In the early hours of 3 June 1944, Maureen Flavin Sweeney - 21 years old and the postmistress at the Blacksod Lighthouse - logged a routine weather observation: falling barometer, force 6 winds rising. Her readings were telegraphed to Dublin, then to London, then to General Eisenhower's meteorologists at Allied Headquarters. Ireland was officially neutral in the war, but had quietly agreed to continue supplying weather data to Britain. Eisenhower had already chosen 5 June 1944 as the date for the Normandy landings. The Blacksod report - the first signal of a worsening Atlantic front moving east - was the key piece of evidence that convinced him to postpone. D-Day was pushed to 6 June. The brief weather window that opened on the 6th saved the invasion; had Allied troops landed in the storm of the 5th, the operation might well have failed. Maureen Sweeney lived to 100, dying on 17 December 2023, and was honoured by the United States Congress for the report she had taken at dawn as a young woman in a lighthouse on the western edge of Europe.

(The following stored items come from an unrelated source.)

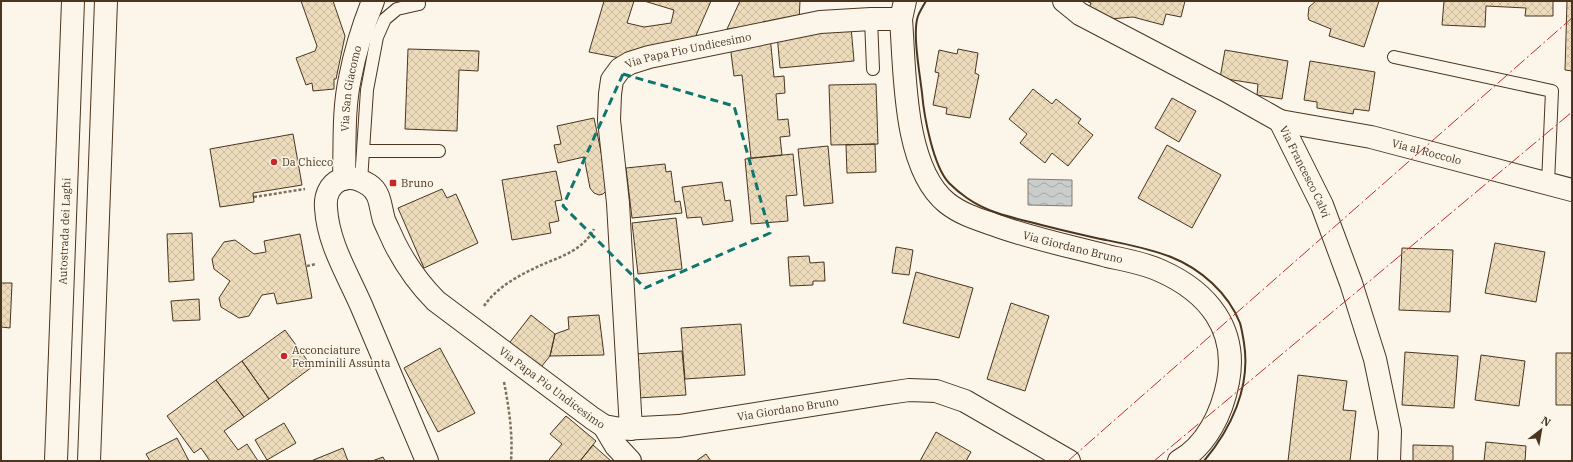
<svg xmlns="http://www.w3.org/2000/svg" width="1573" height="462" font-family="'IBM Plex Serif',serif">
<defs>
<pattern id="water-waves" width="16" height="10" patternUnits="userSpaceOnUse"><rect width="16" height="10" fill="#c9cecd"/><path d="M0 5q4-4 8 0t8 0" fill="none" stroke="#a5a8a6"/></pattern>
<pattern id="building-cross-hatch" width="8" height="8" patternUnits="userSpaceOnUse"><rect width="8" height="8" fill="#ecdcbc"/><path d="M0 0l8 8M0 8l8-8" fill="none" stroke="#ccbda1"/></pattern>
</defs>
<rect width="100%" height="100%" fill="#fbf6e9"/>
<!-- water -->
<path fill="url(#water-waves)" stroke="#887966" d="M1028 179 1072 180V206L1028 205Z"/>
<!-- building -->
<path fill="url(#building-cross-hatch)" stroke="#4a3520" d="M301 1H333L345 36 336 79H334V89L313 91 312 83 306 85 296 58 315 51 317 46Z
M604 1H634L627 23 644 27 671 23 674 10 644 1H711L694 40 625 59 589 52Z
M740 1H800L799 21 727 29Z
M1086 1H1185L1181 17 1166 14 1163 25 1133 17 1110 19 1088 10 1091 3Z
M1316 1H1379L1364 47 1329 36 1331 29 1309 20 1308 16 1309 7Z
M1444 1H1553V16H1525L1526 8 1486 6 1485 27 1442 25Z
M1567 1H1572V71L1565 70Z
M851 27 854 61 780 68 777 34Z
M770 36 774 77 784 76 785 93 776 94 778 120 788 119 790 136 780 137 782 155 751 158 742 75 734 76 730 45Z
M408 49 479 51 478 71 459 70 457 131 405 129Z
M958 49 978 53 975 73 979 75 970 118 946 114 947 108 933 105 939 73 935 72 939 50 957 54Z
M1225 50 1288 61 1282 99 1257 95 1258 84 1220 78Z
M1310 61 1375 72 1369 111 1354 109 1353 114 1317 108V102L1304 100Z
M876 84 878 144 831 145 829 85Z
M1033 89 1052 104 1056 99 1081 119 1078 123 1093 135 1068 166 1052 153 1045 163 1020 143 1027 134 1009 119Z
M1172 98 1196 111 1179 142 1155 128Z
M594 118 607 181V190L603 194 599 195 594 193 590 188 584 157 558 163 554 145 561 144 557 126Z
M293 134 302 185 253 193 254 202 220 207 210 149Z
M875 144 876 172 847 173 846 145Z
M1167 145 1221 175 1192 228 1138 198Z
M828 146 833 203 804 206 798 149Z
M793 154 797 195 786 196 788 221 751 224 745 159Z
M665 164 666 172 671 171 675 202 680 201 682 213 632 218 626 168Z
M556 171 562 200 555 201 559 221 549 223 551 233 512 240 502 180Z
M722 182 725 201 730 200 733 221 703 225 701 217 687 218 682 187Z
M442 189 447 198 456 194 478 243 424 268 398 208Z
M676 218 682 269 638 274 632 223Z
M192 233 194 280 169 282 167 234Z
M300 234 312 298 277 304 274 293 262 295 249 316 239 318 221 307 219 298 230 281 214 269 212 259 224 242 235 240 254 254 266 252 264 241Z
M1495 243 1545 252 1536 302 1485 293Z
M896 247 913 250 909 275 892 273Z
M1402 248 1453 250 1450 312 1399 310Z
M809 256 810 263 824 262 825 281H813V285L790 286 788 257Z
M916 272 973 288 959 338 903 323Z
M1 283H12L10 328 1 327Z
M199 299 200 320 173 321 171 301Z
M1011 303 1049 316 1025 391 987 379Z
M531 315 555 334 550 356 537 372 507 346Z
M599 315 604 355 550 356 555 334 569 329 568 317Z
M741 324 745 375 685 379 681 328Z
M285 330 312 367 269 399 242 361Z
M440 348 475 413 438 432 404 368Z
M682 351 686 395 638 398 634 354Z
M1405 352 1458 356 1454 408 1402 405Z
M1556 353H1572V405H1556Z
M1481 355 1525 361 1519 406 1475 400Z
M242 361 269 399 244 417 216 380Z
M1298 375 1347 381 1343 410 1356 411 1350 461H1288Z
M216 380 244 417 224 431 238 450 247 444 258 461H210L201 448 194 453 167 416Z
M566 416 596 441 580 461H550L549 460 562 444 550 434Z
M284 423 296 443 267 460 255 440Z
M936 432 971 452 966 461H920Z
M177 438 189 461H150L146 454Z
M1486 442 1526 446 1525 461H1484Z
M593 445 611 461H580Z
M1413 445 1453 446V461H1413Z
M343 448 348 461H311Z
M706 454 711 461H696Z
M383 457 385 461H372Z"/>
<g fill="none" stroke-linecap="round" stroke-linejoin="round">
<!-- service casing -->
<g stroke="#4a3520" stroke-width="14">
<path id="service" d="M871 19 873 69
M1394 57 1552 91 1548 183
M363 151H439
M361 181 367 90 377 37 385 19 397 9 419 4"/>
</g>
<!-- minor casing -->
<g stroke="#4a3520" stroke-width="24">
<g id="minor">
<path id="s1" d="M905 1 901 19C905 71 903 168 947 203 961 214 977 219 992 224 1029 238 1069 246 1107 256 1125 260 1144 263 1161 271 1208 292 1238 329 1228 382 1222 413 1207 445 1179 461"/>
<path id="s2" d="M1064 1 1080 14 1225 90 1280 121 1322 205 1351 283 1375 359 1390 431 1389 461"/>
<path id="s3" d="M1280 121 1371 137 1572 190"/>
<path id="s4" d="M344 179C345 145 343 110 350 78 355 52 363 26 373 1"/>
<path d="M604 426 616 446 630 461"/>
<path id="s5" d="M631 429 618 203 609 120 610 94 612 80 620 69 630 63 649 57 820 22 871 19H901"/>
<path id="s6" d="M427 461C405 409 383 357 361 305 347 273 328 243 326 208 325 197 329 185 340 180 349 176 360 179 369 185 381 193 380 207 384 220 387 227 391 235 394 242 405 264 419 284 436 301L592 418 604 426 621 429 679 426 882 394 909 390 936 391 965 401 1069 461"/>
</g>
</g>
<!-- motorway casing -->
<g stroke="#4a3520" stroke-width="24">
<g id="motorway">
<path id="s7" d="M56 461 73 1"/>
<path d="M89 461 106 1"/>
</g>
</g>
<!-- path -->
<path stroke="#7f6f5c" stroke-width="2.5" stroke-dasharray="3 2" stroke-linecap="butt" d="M254 197 305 189
M307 266 316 264
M484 306C497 287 518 276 539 266 559 257 583 251 594 229
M504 382C509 408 513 434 511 461"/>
<!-- service -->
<use href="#service" stroke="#fbf6e9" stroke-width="12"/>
<!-- minor -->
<use href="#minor" stroke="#fbf6e9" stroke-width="22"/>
<!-- motorway -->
<use href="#motorway" stroke="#fbf6e9" stroke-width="22"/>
<!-- wall -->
<path stroke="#4a3520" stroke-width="2" d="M926 1C923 6 920 11 918 16 912 32 920 75 922 93 924 116 933 166 949 183 954 188 961 194 967 198 985 211 1009 217 1030 222 1052 228 1074 233 1096 238 1120 243 1149 248 1171 257 1201 269 1228 293 1240 323 1242 330 1243 337 1244 343 1251 387 1231 429 1204 461"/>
<!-- power -->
<path stroke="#c62828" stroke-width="1" stroke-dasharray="14 3 2 3" stroke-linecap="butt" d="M1068 461 1572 18
M1154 461 1572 112"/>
</g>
<!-- marked area -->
<path fill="none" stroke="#0f766e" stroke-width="3" stroke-dasharray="8 5" stroke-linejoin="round" d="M623 74 734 106 770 233 645 288 563 206Z"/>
<!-- markers -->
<g fill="#c62828" stroke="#fbf6e9" stroke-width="1.5">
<circle cx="274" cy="162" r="4"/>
<rect x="389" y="179" width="8" height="8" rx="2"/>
<circle cx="284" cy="356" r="4"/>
</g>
<g text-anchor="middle" stroke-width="3" stroke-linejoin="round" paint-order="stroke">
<!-- street labels -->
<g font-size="11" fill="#4a3520" stroke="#fbf6e9">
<text dy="4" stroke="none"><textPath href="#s5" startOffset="435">Via Papa Pio Undicesimo</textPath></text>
<text dy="4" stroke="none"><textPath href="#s4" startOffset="91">Via San Giacomo</textPath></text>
<text dy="4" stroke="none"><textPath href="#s3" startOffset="150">Via al Roccolo</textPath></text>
<text dy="4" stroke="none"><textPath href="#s2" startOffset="304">Via Francesco Calvi</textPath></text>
<text dy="4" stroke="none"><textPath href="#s7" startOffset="230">Autostrada dei Laghi</textPath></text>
<text dy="4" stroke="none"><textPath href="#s1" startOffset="347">Via Giordano Bruno</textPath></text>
<text dy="4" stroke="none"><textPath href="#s6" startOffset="618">Via Papa Pio Undicesimo</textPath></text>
<text dy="4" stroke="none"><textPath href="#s6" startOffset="868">Via Giordano Bruno</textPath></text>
</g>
<!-- poi labels -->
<g font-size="11" fill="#4a3520" stroke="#fbf6e9" text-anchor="start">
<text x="282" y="166">Da Chicco</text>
<text x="401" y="187">Bruno</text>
<text x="292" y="354">Acconciature<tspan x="292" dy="13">Femminili Assunta</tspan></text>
</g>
</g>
<!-- border -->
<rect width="1573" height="462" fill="none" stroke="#4a3520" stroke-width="4"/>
<!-- north arrow -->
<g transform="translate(1541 430) rotate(31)" stroke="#fbf6e9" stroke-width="3" paint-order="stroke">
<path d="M0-3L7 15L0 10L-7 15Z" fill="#4a3520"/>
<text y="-6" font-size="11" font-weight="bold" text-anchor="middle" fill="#4a3520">N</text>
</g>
</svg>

Today Blacksod Bay supports a quieter rhythm. Boat trips leave from Blacksod village in summer for the Inishkea Islands, the deserted whaling station of Inishglora where the Children of Lir are said to be buried, and the Duvillaun group further out. Elly Bay on the bay's western shore is one of Ireland's premier surfing and kiteboarding beaches, home to Coláiste Uisce - an adventure school teaching watersports through the Irish language to children from across the country. Bus Éireann route 446 runs once a day each direction, connecting the bay's villages to Belmullet, Ballina, and the wider world. The bay is now a Ramsar wetland of international importance, its fringing salt marshes a major refuge for migrating wildfowl.

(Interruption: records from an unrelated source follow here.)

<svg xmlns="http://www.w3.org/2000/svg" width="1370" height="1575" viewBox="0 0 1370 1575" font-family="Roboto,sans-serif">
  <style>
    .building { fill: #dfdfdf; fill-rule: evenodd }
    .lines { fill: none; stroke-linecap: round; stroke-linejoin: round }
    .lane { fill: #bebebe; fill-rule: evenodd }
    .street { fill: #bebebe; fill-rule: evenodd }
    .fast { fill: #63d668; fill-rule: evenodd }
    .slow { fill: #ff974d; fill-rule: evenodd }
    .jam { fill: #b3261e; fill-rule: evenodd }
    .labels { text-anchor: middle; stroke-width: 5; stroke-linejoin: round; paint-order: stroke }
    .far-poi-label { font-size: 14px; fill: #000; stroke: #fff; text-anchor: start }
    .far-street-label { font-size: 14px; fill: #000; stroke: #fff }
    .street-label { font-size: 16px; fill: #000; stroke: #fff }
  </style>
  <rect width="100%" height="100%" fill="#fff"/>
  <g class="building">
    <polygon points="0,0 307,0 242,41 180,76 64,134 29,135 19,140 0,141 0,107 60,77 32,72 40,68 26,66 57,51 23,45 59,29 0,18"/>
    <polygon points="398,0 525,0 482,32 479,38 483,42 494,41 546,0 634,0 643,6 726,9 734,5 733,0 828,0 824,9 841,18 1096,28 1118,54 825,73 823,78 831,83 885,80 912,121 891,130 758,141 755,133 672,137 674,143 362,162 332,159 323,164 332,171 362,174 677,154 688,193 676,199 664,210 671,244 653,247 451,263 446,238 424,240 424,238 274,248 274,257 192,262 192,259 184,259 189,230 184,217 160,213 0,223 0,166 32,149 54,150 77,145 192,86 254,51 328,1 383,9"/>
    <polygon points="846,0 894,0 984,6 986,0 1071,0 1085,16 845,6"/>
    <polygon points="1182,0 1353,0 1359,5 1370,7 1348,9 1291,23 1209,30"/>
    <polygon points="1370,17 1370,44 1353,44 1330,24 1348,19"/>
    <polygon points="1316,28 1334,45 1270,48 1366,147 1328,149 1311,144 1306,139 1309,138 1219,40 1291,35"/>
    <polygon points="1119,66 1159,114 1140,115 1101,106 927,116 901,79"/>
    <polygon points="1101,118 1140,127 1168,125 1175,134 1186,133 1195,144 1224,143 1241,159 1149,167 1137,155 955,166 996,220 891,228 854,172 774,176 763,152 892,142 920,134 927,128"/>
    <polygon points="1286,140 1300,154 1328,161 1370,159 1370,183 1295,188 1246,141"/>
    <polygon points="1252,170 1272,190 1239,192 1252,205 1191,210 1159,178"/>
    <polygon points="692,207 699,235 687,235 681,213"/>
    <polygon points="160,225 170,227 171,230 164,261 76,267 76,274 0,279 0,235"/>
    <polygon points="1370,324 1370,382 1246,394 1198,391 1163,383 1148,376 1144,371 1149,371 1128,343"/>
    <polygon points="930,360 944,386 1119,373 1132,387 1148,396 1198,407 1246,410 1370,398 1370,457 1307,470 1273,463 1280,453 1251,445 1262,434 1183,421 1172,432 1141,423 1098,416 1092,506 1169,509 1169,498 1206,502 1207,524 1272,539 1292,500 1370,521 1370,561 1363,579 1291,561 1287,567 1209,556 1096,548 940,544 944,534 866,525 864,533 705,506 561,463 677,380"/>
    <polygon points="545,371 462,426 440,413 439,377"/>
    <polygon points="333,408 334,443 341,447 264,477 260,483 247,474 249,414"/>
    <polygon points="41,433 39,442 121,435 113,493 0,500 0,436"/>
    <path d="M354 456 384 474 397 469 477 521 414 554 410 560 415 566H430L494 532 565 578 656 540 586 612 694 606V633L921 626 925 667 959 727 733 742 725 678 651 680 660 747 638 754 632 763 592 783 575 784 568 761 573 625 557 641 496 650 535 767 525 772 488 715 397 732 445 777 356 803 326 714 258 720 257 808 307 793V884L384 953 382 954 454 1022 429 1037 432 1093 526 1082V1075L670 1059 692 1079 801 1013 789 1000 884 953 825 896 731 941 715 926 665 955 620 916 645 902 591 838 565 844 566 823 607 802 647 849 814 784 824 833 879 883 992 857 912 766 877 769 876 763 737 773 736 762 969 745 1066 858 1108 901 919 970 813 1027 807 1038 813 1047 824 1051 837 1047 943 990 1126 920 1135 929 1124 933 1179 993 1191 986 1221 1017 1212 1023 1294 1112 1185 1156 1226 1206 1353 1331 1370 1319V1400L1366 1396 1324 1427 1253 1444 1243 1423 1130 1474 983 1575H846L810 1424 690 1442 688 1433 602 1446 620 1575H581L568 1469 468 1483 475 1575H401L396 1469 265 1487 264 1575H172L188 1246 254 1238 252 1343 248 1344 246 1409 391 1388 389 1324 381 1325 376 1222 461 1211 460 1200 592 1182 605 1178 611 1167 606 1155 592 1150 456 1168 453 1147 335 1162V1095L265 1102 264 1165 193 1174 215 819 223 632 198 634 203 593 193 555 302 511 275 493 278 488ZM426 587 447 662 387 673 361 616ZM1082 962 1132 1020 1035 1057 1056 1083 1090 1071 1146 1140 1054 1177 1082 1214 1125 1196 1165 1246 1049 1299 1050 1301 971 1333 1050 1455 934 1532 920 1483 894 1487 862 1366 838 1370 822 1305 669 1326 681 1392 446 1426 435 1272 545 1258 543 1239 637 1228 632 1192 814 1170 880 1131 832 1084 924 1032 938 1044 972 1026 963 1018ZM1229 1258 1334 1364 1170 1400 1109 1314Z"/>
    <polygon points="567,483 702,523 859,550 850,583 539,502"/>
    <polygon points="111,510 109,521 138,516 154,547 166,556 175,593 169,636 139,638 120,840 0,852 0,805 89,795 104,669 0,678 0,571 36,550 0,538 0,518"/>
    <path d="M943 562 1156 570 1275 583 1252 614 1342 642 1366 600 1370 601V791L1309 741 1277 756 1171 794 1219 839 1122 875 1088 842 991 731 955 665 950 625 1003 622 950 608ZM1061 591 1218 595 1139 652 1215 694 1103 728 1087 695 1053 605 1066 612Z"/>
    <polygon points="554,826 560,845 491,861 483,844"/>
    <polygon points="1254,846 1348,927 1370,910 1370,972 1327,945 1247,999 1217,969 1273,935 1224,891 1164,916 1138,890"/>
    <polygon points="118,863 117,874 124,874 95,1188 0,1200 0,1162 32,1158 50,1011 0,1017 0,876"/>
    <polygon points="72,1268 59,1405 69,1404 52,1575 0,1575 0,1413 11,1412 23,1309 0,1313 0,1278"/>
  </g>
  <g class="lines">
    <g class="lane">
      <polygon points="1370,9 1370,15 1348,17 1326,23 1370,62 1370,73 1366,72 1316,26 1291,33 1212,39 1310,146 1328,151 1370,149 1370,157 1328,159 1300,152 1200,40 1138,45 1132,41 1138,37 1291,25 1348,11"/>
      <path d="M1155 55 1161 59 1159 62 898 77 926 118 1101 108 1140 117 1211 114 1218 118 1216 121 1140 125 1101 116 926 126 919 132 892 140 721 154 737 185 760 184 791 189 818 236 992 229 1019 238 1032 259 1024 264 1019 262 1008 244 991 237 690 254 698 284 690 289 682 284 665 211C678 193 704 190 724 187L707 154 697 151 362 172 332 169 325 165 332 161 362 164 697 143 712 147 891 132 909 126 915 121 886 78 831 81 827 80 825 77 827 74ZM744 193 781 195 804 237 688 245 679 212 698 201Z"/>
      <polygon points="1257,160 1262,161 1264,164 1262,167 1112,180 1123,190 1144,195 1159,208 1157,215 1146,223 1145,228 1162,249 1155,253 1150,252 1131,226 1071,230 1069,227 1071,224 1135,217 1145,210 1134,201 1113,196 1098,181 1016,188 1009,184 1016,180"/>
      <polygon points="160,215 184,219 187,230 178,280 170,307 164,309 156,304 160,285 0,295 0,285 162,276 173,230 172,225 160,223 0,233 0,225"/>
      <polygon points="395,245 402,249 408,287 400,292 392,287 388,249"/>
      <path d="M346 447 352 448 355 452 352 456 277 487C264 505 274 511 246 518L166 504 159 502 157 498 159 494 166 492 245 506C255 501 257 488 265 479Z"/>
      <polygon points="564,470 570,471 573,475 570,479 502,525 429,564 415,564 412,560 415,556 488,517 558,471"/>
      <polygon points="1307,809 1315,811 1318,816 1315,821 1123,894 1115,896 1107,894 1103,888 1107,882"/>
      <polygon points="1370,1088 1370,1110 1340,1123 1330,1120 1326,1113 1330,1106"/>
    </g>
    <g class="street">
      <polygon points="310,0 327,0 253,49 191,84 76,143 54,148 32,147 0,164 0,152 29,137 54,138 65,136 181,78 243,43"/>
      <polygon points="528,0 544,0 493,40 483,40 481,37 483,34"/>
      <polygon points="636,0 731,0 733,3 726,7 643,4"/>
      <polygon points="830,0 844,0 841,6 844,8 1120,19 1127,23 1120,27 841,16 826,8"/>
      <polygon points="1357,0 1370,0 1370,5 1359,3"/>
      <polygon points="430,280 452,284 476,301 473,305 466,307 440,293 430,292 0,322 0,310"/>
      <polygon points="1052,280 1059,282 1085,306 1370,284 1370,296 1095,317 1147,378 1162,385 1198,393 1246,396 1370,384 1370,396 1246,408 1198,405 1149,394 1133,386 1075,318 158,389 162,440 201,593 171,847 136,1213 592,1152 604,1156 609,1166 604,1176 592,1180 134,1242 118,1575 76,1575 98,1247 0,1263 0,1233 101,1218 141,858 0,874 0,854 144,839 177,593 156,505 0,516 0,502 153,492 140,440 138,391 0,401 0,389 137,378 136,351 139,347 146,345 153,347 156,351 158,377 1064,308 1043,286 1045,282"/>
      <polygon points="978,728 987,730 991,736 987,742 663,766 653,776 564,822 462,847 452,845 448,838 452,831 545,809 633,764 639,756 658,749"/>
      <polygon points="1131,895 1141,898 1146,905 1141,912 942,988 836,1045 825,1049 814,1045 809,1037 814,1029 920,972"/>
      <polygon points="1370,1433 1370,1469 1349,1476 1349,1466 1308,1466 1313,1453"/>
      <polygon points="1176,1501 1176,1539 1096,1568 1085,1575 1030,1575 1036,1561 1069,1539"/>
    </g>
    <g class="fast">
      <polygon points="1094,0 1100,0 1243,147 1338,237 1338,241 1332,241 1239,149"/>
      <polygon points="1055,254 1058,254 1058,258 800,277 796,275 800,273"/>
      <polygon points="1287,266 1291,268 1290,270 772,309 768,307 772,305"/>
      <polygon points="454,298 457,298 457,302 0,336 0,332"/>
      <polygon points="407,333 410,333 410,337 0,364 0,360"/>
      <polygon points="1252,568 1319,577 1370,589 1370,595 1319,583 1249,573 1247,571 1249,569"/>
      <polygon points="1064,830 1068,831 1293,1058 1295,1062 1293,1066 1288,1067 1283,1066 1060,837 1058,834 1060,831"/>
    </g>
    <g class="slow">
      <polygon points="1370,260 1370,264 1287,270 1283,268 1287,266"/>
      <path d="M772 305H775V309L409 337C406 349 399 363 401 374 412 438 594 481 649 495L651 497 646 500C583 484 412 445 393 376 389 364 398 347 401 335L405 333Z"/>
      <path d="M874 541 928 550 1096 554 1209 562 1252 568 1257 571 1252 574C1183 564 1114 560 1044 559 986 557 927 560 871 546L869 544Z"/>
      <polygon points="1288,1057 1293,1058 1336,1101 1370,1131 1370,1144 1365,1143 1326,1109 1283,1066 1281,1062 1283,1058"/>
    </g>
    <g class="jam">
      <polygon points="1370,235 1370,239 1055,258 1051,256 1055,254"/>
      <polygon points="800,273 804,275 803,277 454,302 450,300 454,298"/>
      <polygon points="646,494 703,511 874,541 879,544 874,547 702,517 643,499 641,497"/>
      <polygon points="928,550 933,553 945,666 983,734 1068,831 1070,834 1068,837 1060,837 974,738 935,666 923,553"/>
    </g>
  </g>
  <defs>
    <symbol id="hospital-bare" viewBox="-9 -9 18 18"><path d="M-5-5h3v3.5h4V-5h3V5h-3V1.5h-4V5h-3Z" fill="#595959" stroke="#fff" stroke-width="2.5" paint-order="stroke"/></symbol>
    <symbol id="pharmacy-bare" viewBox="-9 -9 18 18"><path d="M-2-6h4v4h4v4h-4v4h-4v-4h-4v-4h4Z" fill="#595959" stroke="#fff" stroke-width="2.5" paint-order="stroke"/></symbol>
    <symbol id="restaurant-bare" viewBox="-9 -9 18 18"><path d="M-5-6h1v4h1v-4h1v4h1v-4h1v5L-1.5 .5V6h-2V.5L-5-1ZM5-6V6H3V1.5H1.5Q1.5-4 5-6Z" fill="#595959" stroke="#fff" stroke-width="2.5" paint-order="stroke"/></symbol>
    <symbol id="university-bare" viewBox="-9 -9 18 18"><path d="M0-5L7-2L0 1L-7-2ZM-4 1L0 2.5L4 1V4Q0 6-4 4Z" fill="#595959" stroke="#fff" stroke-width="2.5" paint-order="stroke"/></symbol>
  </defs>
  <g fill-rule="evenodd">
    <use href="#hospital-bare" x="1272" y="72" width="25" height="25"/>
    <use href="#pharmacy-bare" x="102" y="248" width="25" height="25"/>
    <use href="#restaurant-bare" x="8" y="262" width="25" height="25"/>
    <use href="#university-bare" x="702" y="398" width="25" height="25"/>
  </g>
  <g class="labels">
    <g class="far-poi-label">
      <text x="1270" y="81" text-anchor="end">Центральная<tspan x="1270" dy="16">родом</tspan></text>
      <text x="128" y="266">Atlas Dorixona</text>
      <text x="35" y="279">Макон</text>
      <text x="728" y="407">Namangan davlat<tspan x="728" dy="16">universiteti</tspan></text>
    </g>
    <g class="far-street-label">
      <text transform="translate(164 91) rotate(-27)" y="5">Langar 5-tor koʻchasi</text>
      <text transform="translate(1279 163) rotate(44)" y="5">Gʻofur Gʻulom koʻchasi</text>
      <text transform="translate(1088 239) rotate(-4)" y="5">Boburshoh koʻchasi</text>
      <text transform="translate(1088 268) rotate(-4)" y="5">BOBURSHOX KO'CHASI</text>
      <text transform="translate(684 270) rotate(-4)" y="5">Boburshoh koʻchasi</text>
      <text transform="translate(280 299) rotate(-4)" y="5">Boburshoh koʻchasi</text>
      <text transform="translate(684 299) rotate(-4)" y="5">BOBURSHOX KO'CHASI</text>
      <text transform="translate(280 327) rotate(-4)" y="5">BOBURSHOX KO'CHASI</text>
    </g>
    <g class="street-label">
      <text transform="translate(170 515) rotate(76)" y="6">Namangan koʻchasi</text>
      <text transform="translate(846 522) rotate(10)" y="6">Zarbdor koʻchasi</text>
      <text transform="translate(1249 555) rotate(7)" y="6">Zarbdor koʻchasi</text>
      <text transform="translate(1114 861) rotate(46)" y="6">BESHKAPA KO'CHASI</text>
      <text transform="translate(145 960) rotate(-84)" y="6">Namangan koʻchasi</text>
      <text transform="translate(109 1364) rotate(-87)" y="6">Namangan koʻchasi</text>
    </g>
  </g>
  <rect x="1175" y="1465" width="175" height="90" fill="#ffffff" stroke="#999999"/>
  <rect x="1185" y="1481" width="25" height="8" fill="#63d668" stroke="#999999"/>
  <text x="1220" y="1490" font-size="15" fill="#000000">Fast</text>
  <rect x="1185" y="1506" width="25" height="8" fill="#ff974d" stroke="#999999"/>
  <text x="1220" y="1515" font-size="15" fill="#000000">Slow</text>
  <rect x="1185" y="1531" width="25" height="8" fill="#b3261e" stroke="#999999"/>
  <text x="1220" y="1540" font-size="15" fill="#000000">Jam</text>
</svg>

54.08N, 10.02W. Blacksod Bay is one of the most distinctive features of Ireland's west coast from the air - a large, sheltered body of water 16 km long, bounded on the west by the Mullet Peninsula's narrow strip and on the east by the Erris mainland. The white tower of Blacksod Lighthouse is visible at the southwestern entrance. Best viewed at 3,000-6,000 ft to appreciate the full shape of the bay. Ireland West Airport Knock (EIKN) is approximately 85 km east-southeast; Sligo Airport (EISG) about 95 km northeast. Atlantic weather here changes fast - expect strong southwesterlies and frequent low cloud.